Applicant was in the primary custody of the state when his federal sentence was imposed. Moreover, he received credit on his state sentence for all time he spent in custody after April 13, 2010. Thus, he is not entitled to any credit toward his federal sentence for time spent in custody prior to the date of the imposition of his federal sentence. Applicant was not serving his state and federal sentences concurrently until February 23, 2011. See Azure, 97 F. App'x at 244 (rejecting petitioner's argument that his federal and state sentences were not fully concurrent unless his federal sentence was deemed commenced from the date of the federal charge; instead, the concurrent sentence imposed by federal district court caused petitioner's state and federal sentences to run concurrently from the date of federal sentencing).2 Based on the above findings, Applicant's claim lacks merit and the Application will be denied.

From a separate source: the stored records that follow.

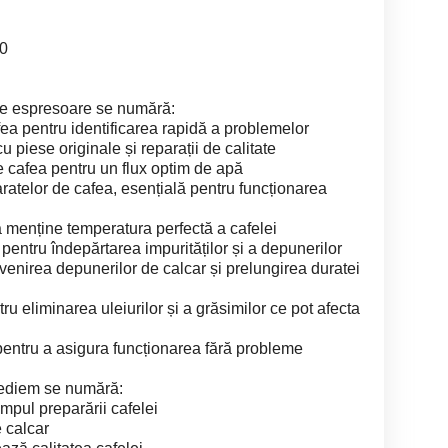
00
ice espresoare se numără:
ea pentru identificarea rapidă a problemelor
 piese originale și reparații de calitate
 cafea pentru un flux optim de apă
ratelor de cafea, esențială pentru funcționarea
a menține temperatura perfectă a cafelei
pentru îndepărtarea impurităților și a depunerilor
venirea depunerilor de calcar și prelungirea duratei
u eliminarea uleiurilor și a grăsimilor ce pot afecta
 pentru a asigura funcționarea fără probleme
mediem se numără:
impul preparării cafelei
 calcar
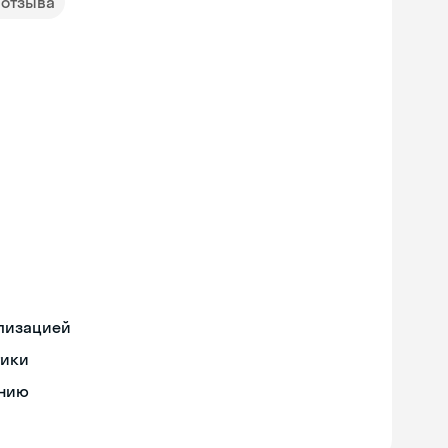
 отзыва
ализацией
тики
ению
Skyeng Chat
online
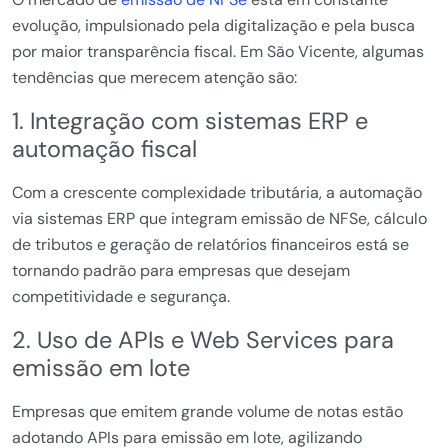
evolução, impulsionado pela digitalização e pela busca
por maior transparência fiscal. Em São Vicente, algumas
tendências que merecem atenção são:
1. Integração com sistemas ERP e
automação fiscal
Com a crescente complexidade tributária, a automação
via sistemas ERP que integram emissão de NFSe, cálculo
de tributos e geração de relatórios financeiros está se
tornando padrão para empresas que desejam
competitividade e segurança.
2. Uso de APIs e Web Services para
emissão em lote
Empresas que emitem grande volume de notas estão
adotando APIs para emissão em lote, agilizando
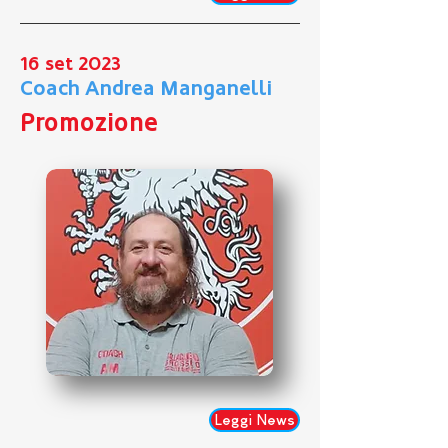
16 set 2023
Coach Andrea Manganelli
Promozione
Leggi News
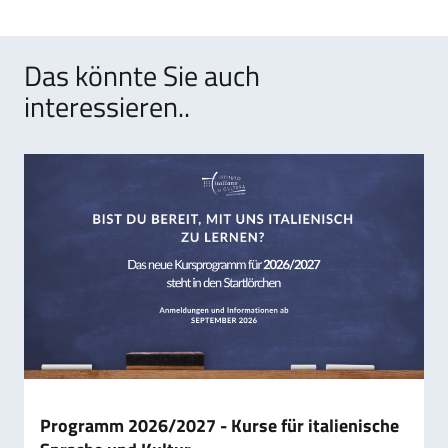
Das könnte Sie auch
interessieren..
Programm 2026/2027 - Kurse für italienische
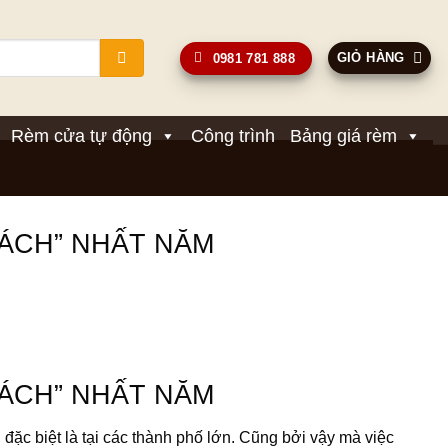
GIỎ HÀNG
0981 781 888
Rèm cửa tự động
Công trình
Bảng giá rèm
ÁCH” NHẤT NĂM
ÁCH” NHẤT NĂM
ặc biệt là tại các thành phố lớn. Cũng bởi vậy mà việc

Accordingly, IT IS ORDERED that:

1. The Application for a Writ of Habeas Corpus Pursuant to 28 U.S.C. § 2241 (ECF No. 6) is DENIED;

2. This case is DISMISSED;

3. Leave to proceed in forma pauperis on appeal is DENIED. I certify pursuant to 28 U.S.C. § 1915(a)(3) that any appeal from this Order is not taken in good faith, and, therefore, in forma pauperis status is denied for the purpose of appeal. See Coppedge v. United States, 369 U.S. 438 (1962). If Applicant files a notice of appeal he must also pay the full $505.00 appellate filing fee or file a motion to proceed in forma pauperis in the United States Court of Appeals for the Tenth Circuit within thirty days in accordance with Fed. R. App. P. 24.

FootNotes


1. See Lee v. South Dakota Bd. of Pardons and Paroles, 705 N.W.2d 609 (S.D. 2005) (holding that state Board of Pardons and Paroles had authority to revoke suspended sentence and impose entire original sentence as part of parole revocation process, as well as take good-time and dead-time credits from a parole violator's sentence).
2. Moreover, Applicant's argument that BOP does not have authority over his federal sentence simply is frivolous. See Prows v. Fed. Bureau of Prisons, 981 F.2d 466, 469 n. 3 (10th Cir. 1992) (holding that under 18 U.S.C. § 3621(b), BOP exercises the same discretion previously vested in the Attorney General under repealed provisions of 18 U.S.C. § 4082).